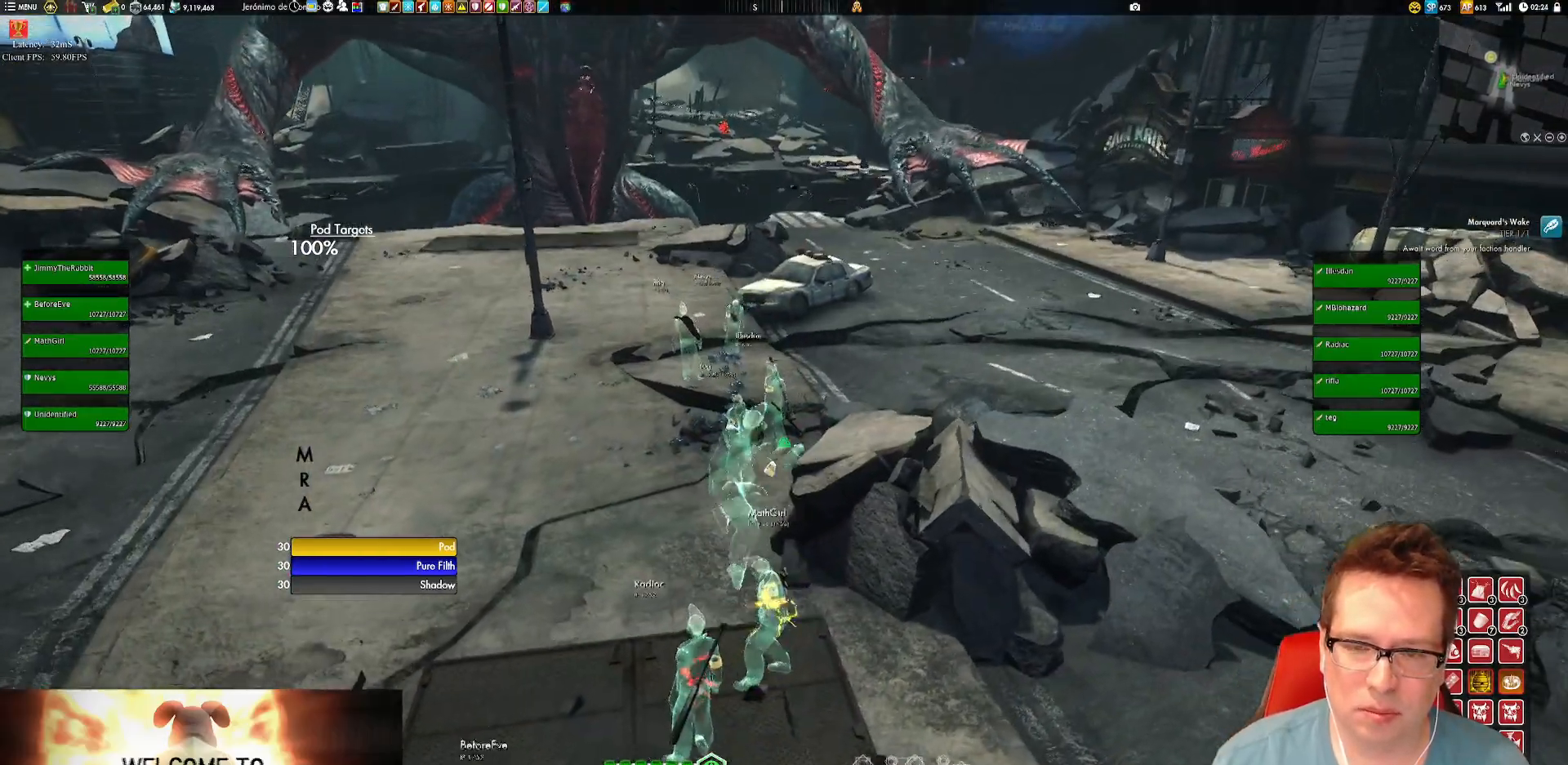
{"buttons": [], "left_stick": "center", "right_stick": "center", "events": [[184, "right_stick", "left"], [450, "right_stick", "center"]]}
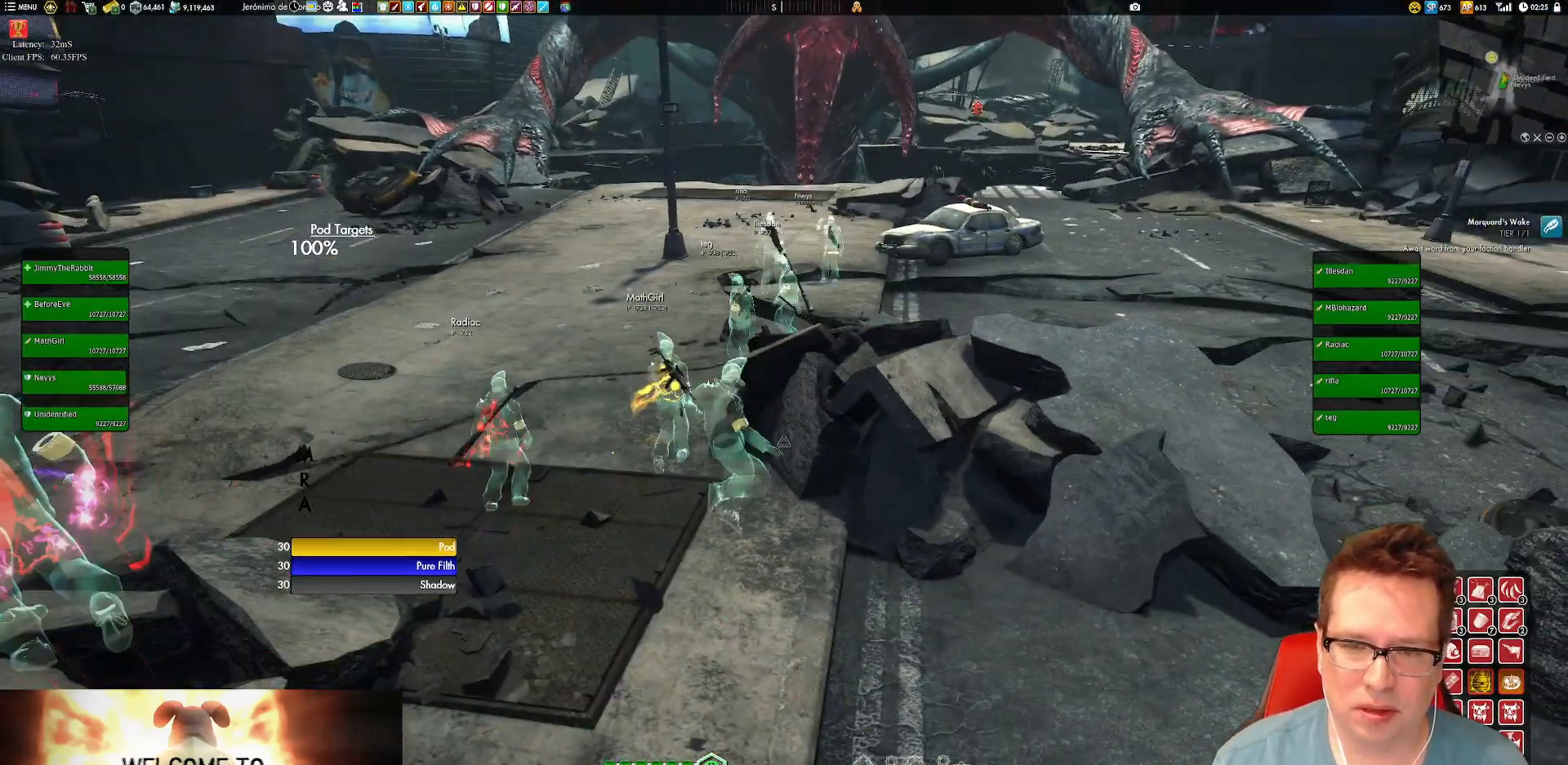
{"buttons": [], "left_stick": "center", "right_stick": "center", "events": [[166, "A", "down"], [266, "A", "up"]]}
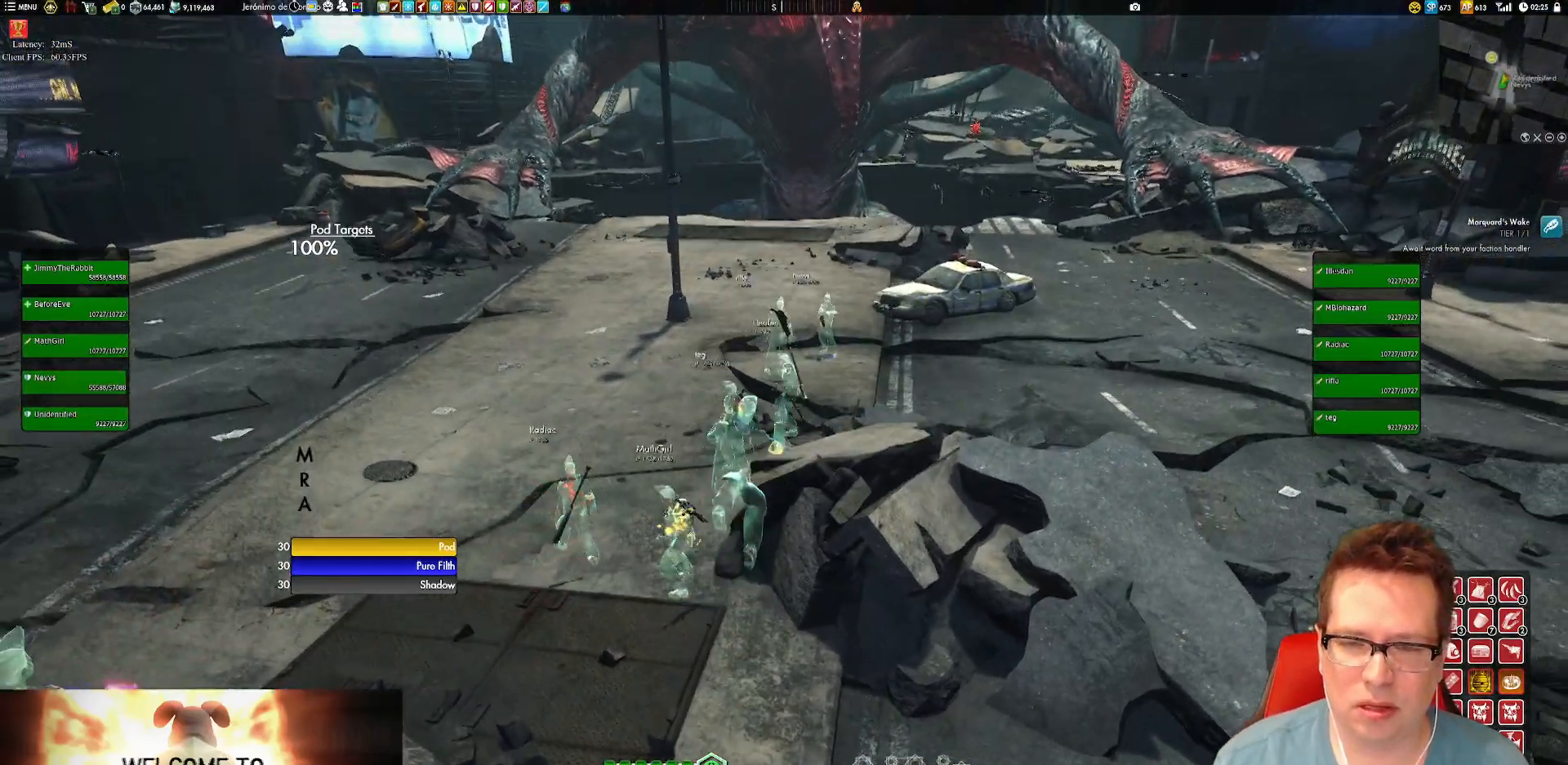
{"buttons": [], "left_stick": "center", "right_stick": "up", "events": [[133, "right_stick", "up"]]}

Task:
Your task is to repeat the data above exactly while excluding the pictures.

Response area:
{"buttons": [], "left_stick": "center", "right_stick": "center", "events": [[184, "right_stick", "left"], [450, "right_stick", "center"]]}
{"buttons": [], "left_stick": "center", "right_stick": "center", "events": [[166, "A", "down"], [266, "A", "up"]]}
{"buttons": [], "left_stick": "center", "right_stick": "up", "events": [[133, "right_stick", "up"]]}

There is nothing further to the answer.